* **Tasks to perform**:
1. Retype the part of the least squares notes starting at "A vector $p" and ending at "in that case.".
2. Answer these questions from the least squares notes:
(a) What must be true of $f-p$ for $p$ to minimize $\|f-v\|$ over all $v\in V$?
(b) What kind of subspace $V$ guarantees that the problem always has a solution?
(c) What word describes an orthonormal set $U$ when every $f\in \mathcal H$ can be written as the series $\sum_{j=1}^\infty\langle f,u_j\rangle u_j$?

* **Quoted passage**:
____

*Least squares*. Let $V$ be a subspace of $\mathcal H$ and let $f\in \mathcal H$.
A vector $p \in V$ minimizes $\|f-v\|$ over all $v\in V$ if and only if $f-p$ is orthogonal to $V$. If $p$ exists, it is unique. Moreover, if $p$ exists for every $f\in \mathcal H$, then there is an orthogonal projection $P_V$ such that $P_Vf=p$. Finally, if $V$ is finite dimensional, the problem always has a solution, and so $P_V$ always exists in that case.

When $V$ is finite dimensional, it has an o.n. basis $\{u_1,\ldots,u_n\}$ relative to which $P_V$ has the representation $P_Vf = \sum_{j=1}^n\langle f,u_j\rangle u_j$. Because $f-P_Vf$ is orthogonal to $V$, the Pythagorean theorem (or a simple computation) shows that \[ (\ast) \quad \| f - \sum_{j=1}^n\langle f,u_j\rangle u_j\|^2 = \|f-P_Vf\|^2 = \|f\|^2 - \underbrace{\sum_{j=1}^n\big |\langle f,u_j\rangle \big|^2}_{\|P_Vf\|^2}. \] We also will need to compute $\| f - \sum_{j=1}^n \alpha_j u_j\|^2$, for arbitrary $\alpha_j$'s. To do this, let $v=\sum_{j=1}^n \alpha_j u_j$. From this, we see that $f-v = f-P_Vf +P_Vf - v$. Since $f-P_Vf$ is orthogonal to $P_Vf - v \in V$, we can again use the Pythagorean theorem to obtain $\|f - v\|^2 = \|f - P_Vf\|^2 + \|v-P_Vf\|^2$. Putting this in terns of the basis then yields \[ (\ast \ast) \quad \| f - \sum_{j=1}^n \alpha_j u_j\|^2 = \|f\|^2 - \sum_{j=1}^n\big |\langle f,u_j\rangle \big|^2 + \sum_{j=1}^n\big |\alpha_j-\langle f,u_j\rangle \big|^2, \] which very clearly shows that the minimum occurs if and only if $\alpha_j = \langle f,u_j\rangle$.

*Complete orthonormal sets*. The question that no comes up is what happens when the o.n. set is infinite? Can we actually represent every $f\in \mathcal H$ as $f = \sum_{j=1}^\infty\langle f,u_j\rangle u_j$, where the series converges in $\mathcal H$? The answer is ``sometimes.'' When it is possible, we say that the o.n. set $U:=\{u_j\}_{j=1}^\infty$ is *complete*. (Don't confuse this completeness with completeness for a normed space. They are different things.)

____

* **Entries shown**:
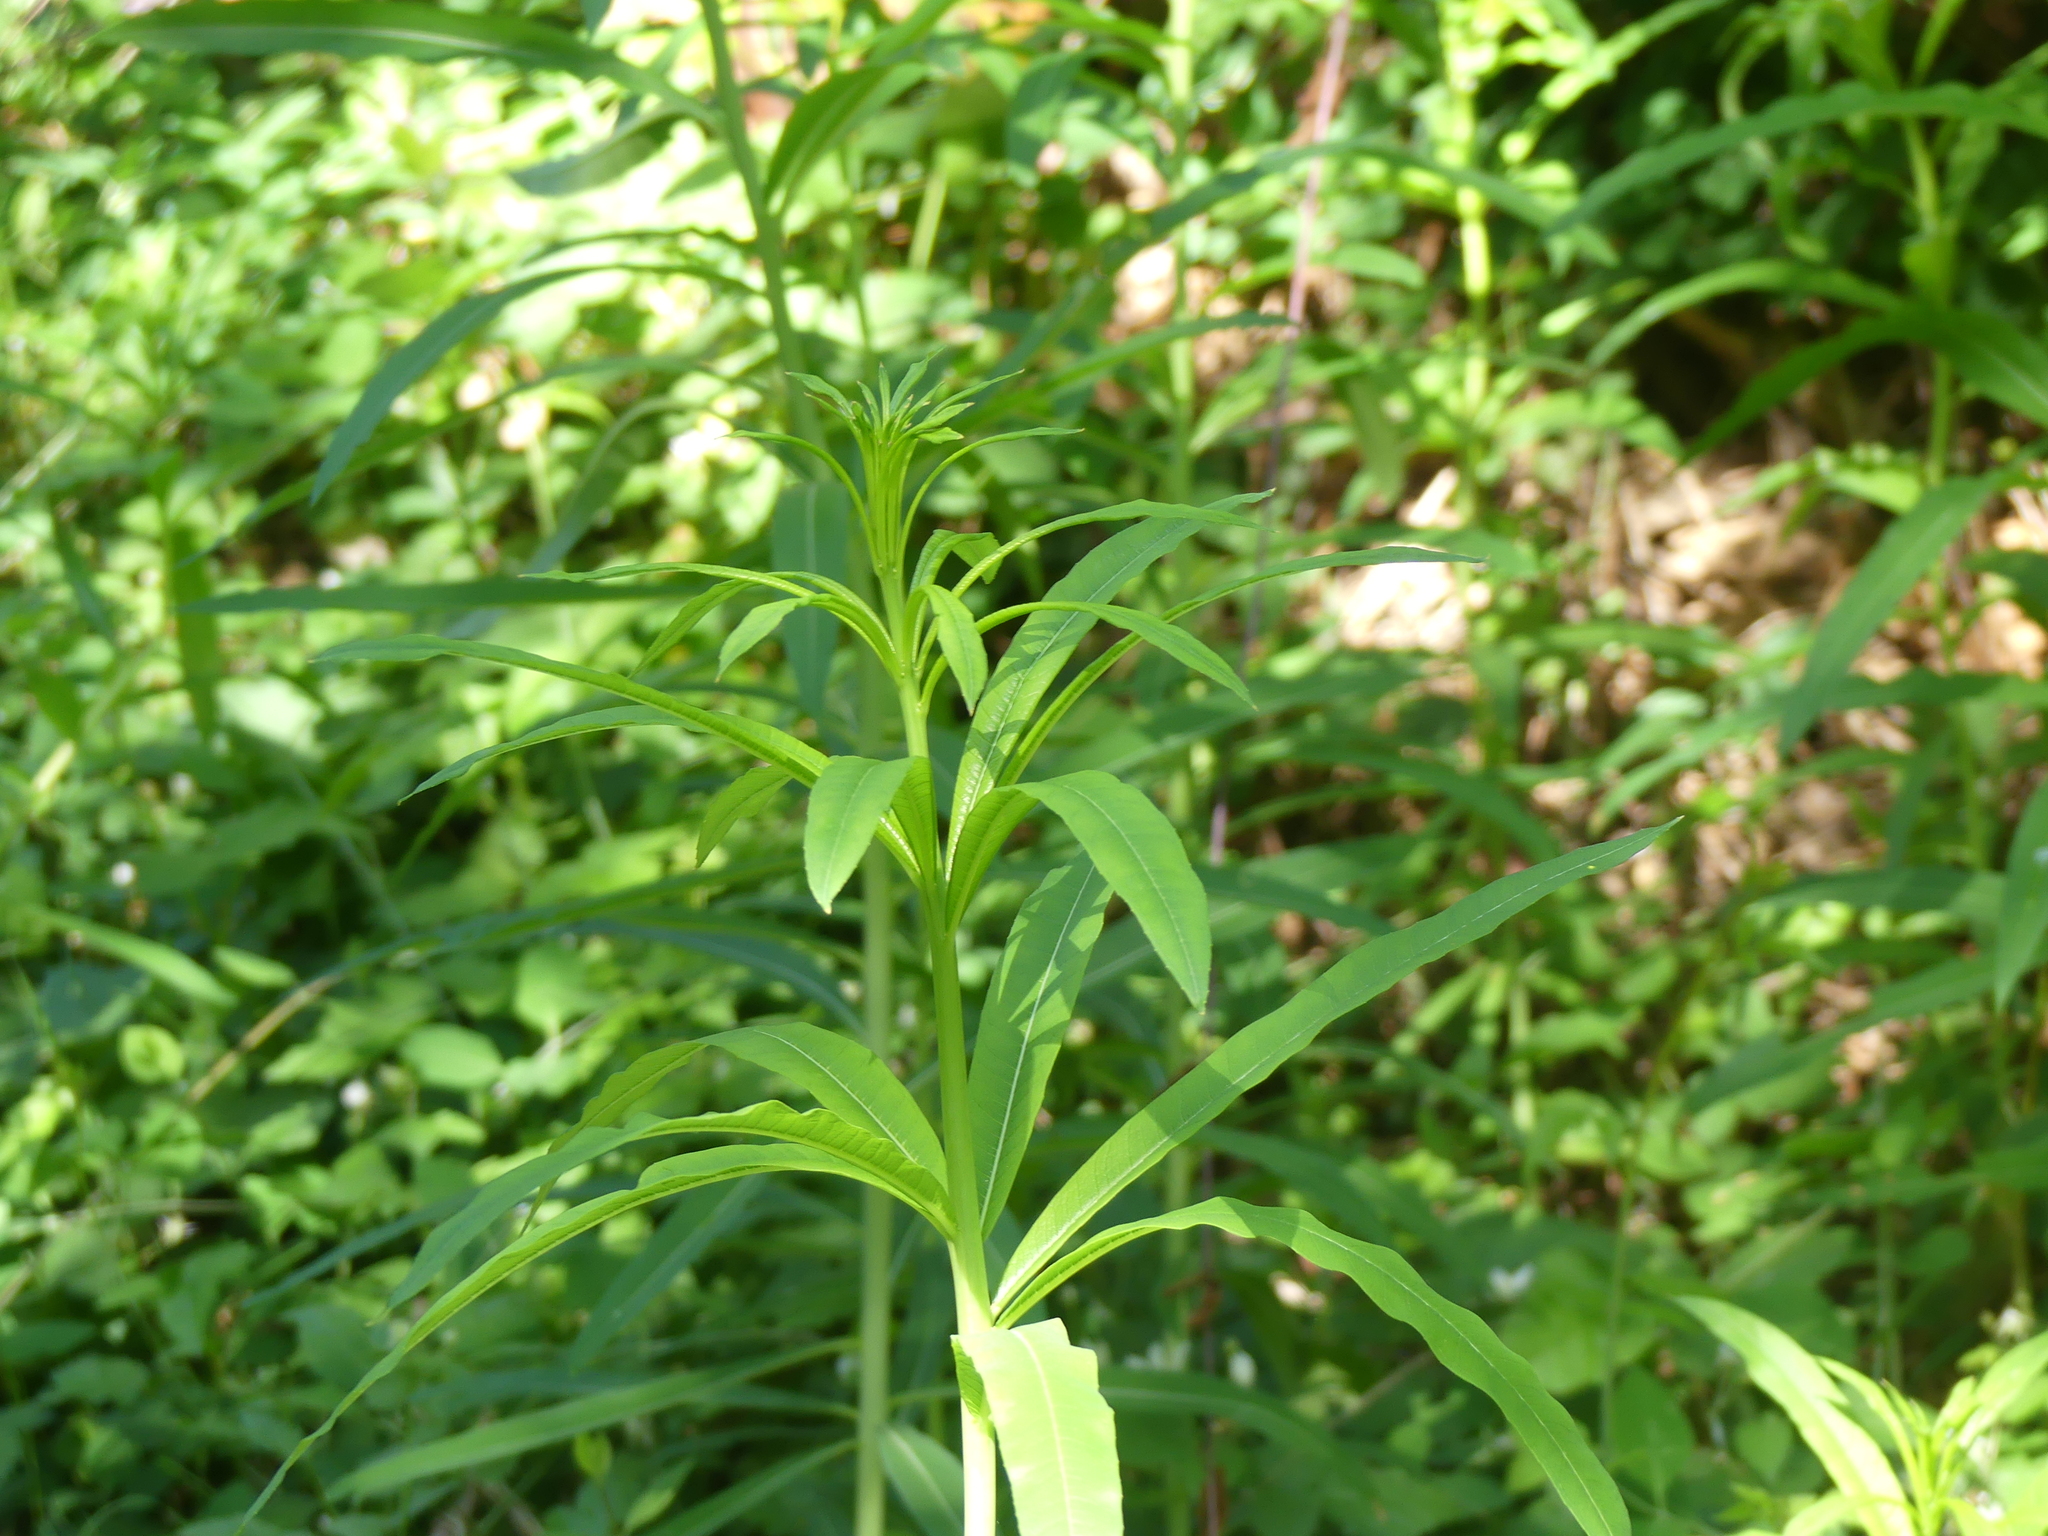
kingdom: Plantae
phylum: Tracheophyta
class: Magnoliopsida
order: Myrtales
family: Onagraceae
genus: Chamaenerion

____

* **Written answers**:
1.
A vector $p \in V$ minimizes $\|f-v\|$ over all $v\in V$ if and only if $f-p$ is orthogonal to $V$. If $p$ exists, it is unique. Moreover, if $p$ exists for every $f\in \mathcal H$, then there is an orthogonal projection $P_V$ such that $P_Vf=p$. Finally, if $V$ is finite dimensional, the problem always has a solution, and so $P_V$ always exists in that case.

2.
(a) It must be orthogonal to $V$.
(b) A finite dimensional subspace.
(c) Complete.